Repeat these records exactly, pictures excluded.

[Human keypoint data]
== Segment start ==

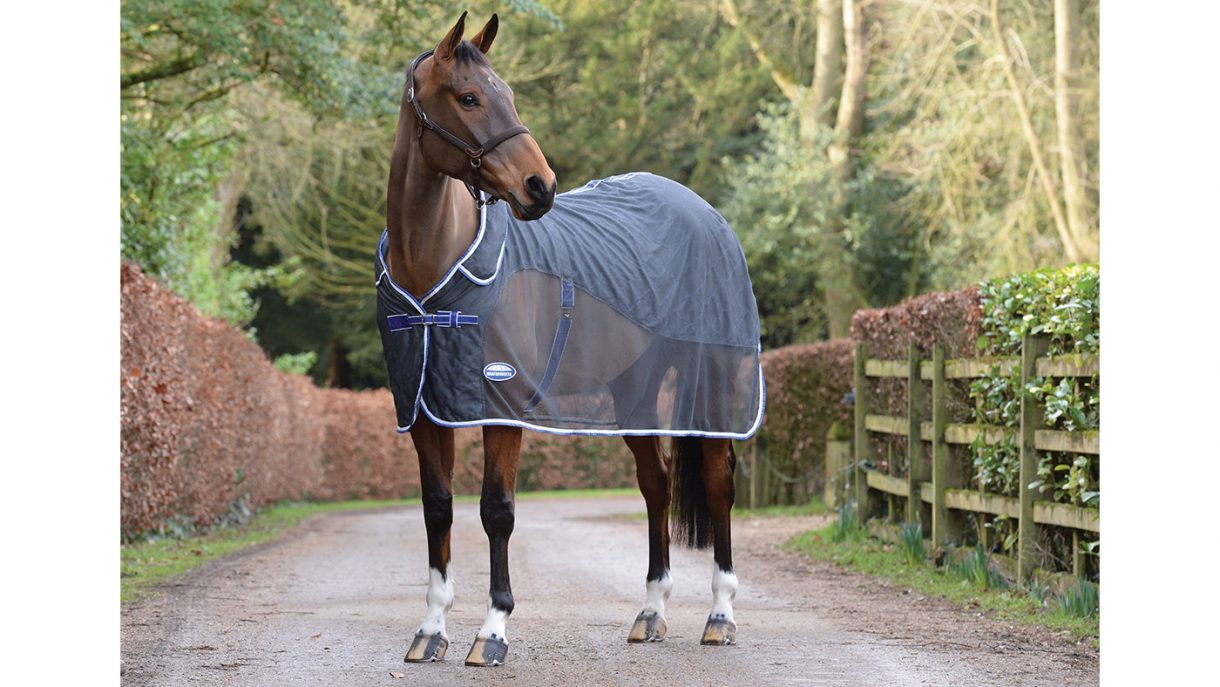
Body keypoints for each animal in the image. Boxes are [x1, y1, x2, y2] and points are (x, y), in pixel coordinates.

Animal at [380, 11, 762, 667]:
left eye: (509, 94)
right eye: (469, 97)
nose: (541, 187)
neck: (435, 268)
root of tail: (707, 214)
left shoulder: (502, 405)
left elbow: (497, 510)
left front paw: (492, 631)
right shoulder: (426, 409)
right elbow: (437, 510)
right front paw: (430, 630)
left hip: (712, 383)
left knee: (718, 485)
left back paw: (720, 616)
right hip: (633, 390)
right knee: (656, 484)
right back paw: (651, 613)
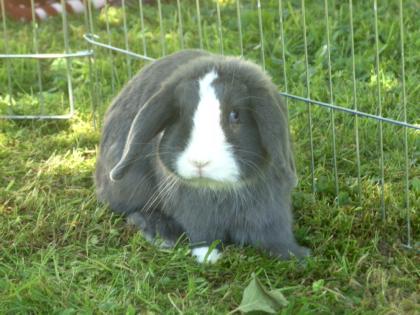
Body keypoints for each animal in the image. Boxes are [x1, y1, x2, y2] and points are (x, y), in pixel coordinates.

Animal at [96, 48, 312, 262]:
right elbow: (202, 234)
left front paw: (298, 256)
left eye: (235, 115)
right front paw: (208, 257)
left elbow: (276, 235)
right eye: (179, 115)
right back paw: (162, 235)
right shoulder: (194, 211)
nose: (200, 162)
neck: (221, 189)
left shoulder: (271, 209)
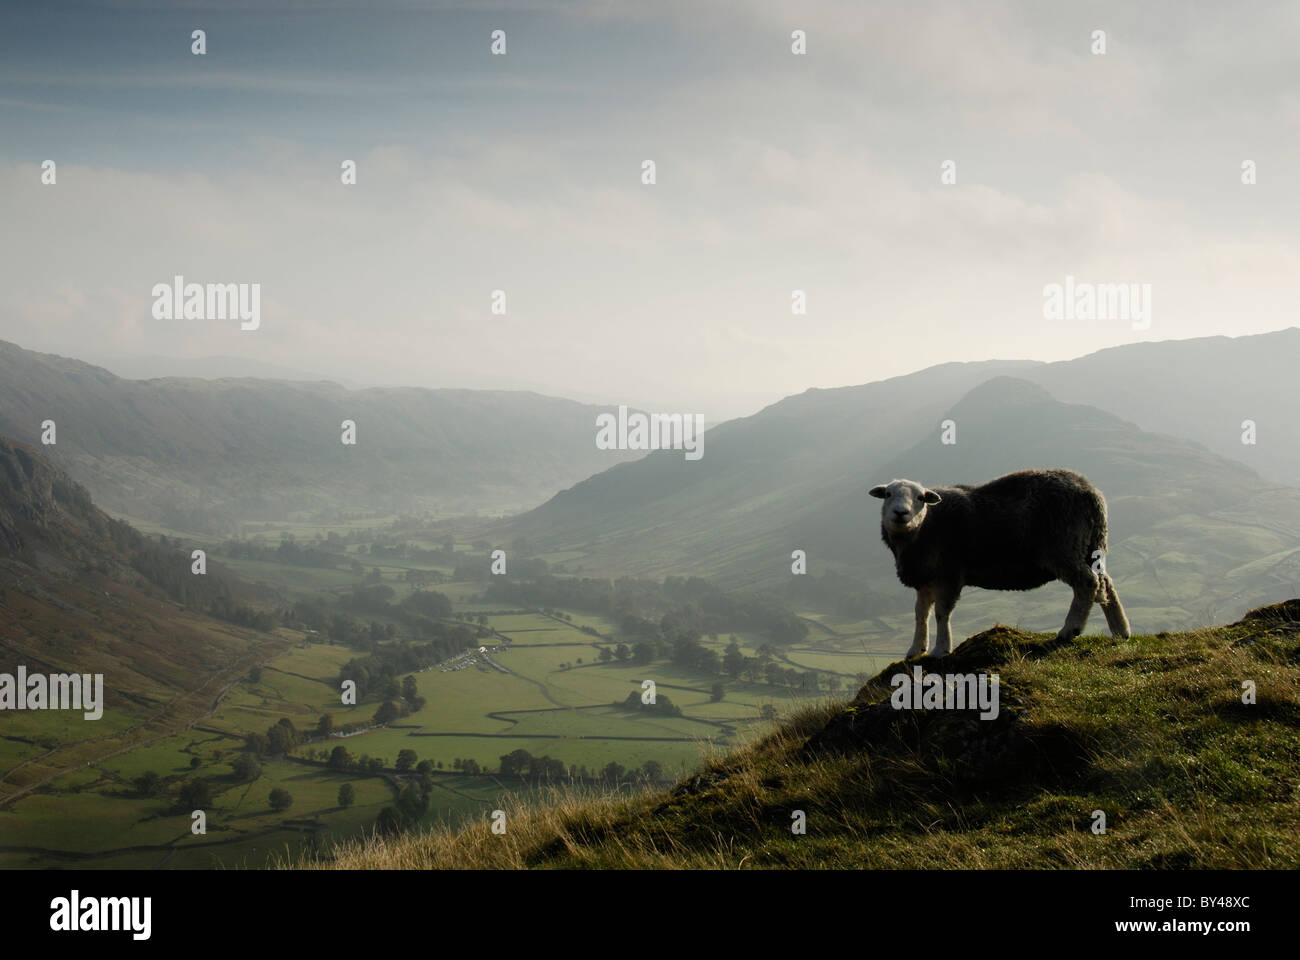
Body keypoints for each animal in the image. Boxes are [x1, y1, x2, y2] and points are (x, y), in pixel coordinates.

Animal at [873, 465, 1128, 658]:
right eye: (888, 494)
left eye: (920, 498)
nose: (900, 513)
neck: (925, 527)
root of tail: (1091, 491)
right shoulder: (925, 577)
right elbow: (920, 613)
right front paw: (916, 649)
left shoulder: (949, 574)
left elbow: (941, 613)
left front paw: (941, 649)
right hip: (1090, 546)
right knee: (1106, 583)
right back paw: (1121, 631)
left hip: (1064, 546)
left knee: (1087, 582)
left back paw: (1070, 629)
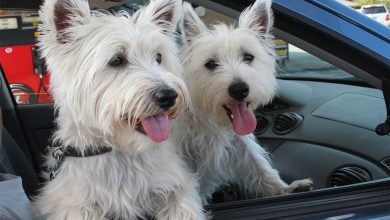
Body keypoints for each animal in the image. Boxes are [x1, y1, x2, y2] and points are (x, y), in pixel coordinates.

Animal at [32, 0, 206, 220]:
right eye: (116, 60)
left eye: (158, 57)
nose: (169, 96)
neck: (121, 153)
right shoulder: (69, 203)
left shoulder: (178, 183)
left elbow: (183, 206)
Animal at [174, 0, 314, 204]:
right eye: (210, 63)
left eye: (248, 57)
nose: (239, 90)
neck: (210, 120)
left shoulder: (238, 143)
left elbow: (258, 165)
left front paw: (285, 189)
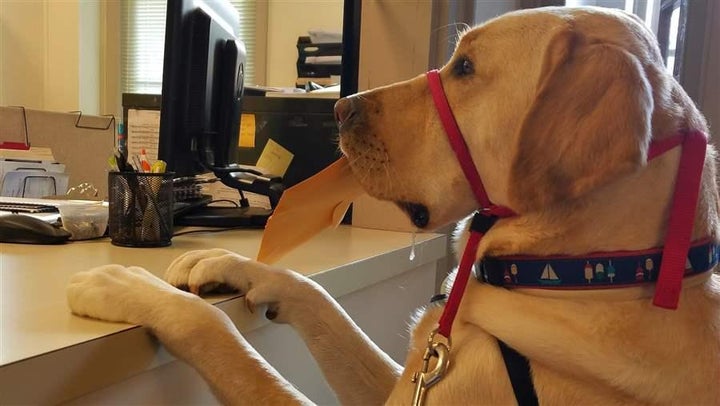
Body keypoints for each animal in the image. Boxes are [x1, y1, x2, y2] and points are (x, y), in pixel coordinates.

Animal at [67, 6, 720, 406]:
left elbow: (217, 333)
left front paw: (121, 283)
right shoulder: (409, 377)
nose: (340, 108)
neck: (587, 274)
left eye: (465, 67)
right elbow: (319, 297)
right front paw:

== Segment end ==

■ Task response:
Body keypoints for each animal in the image. Boxes are [x1, y1, x2, y2] and points are (x, y), in pixel coordinates.

Animal at [380, 11, 762, 667]:
left eye: (509, 94)
right eye: (469, 97)
nose: (541, 187)
neck: (435, 268)
root of tail: (707, 214)
left shoulder: (502, 405)
left elbow: (497, 510)
left front paw: (492, 631)
right shoulder: (426, 409)
right elbow: (437, 510)
right front paw: (430, 630)
left hip: (712, 383)
left knee: (718, 485)
left back paw: (720, 616)
right hip: (633, 390)
right knee: (656, 484)
right back paw: (651, 613)
Body keypoints for each animal in the image. Boxes are [x1, y1, x2, y2] and points are (x, y), in pixel coordinates.

Animal at [96, 48, 312, 262]:
right elbow: (202, 234)
left front paw: (298, 256)
left eye: (235, 115)
right front paw: (208, 257)
left elbow: (276, 235)
right eye: (179, 115)
right back paw: (162, 235)
right shoulder: (194, 211)
nose: (200, 162)
neck: (221, 189)
left shoulder: (271, 209)
Body keypoints for each animal in the image. Boxes are [x1, y1, x2, y2] and points are (x, y), in pixel coordinates.

Animal at [873, 465, 1128, 658]:
right eye: (888, 494)
left eye: (920, 498)
nose: (900, 513)
neck: (925, 527)
root of tail: (1091, 491)
right shoulder: (925, 577)
right elbow: (920, 613)
right front paw: (916, 649)
left shoulder: (949, 574)
left elbow: (941, 613)
left front paw: (941, 649)
right hip: (1090, 546)
right knee: (1106, 583)
right back paw: (1121, 631)
left hip: (1064, 546)
left knee: (1087, 582)
left back paw: (1070, 629)
Body keypoints for each animal in the image. Boxes are [x1, y1, x2, y2] and points are (x, y), in pixel coordinates.

Animal at [32, 0, 206, 220]:
right eye: (116, 60)
left eye: (158, 57)
nose: (169, 96)
neck: (121, 153)
right shoulder: (69, 203)
left shoulder: (178, 183)
left elbow: (183, 206)
Animal at [174, 0, 314, 204]:
right eye: (210, 63)
left eye: (248, 57)
nose: (239, 90)
neck: (210, 120)
left shoulder: (238, 143)
left elbow: (258, 165)
left front paw: (285, 189)
Body keypoints for each animal in the image. Boxes are [x1, y1, x2, y2] and points are (x, y), in pixel coordinates.

Animal at [67, 6, 720, 406]:
left elbow: (217, 333)
left front paw: (121, 283)
right shoulder: (409, 377)
nose: (340, 108)
neck: (587, 274)
left eye: (465, 67)
right elbow: (319, 297)
right front paw:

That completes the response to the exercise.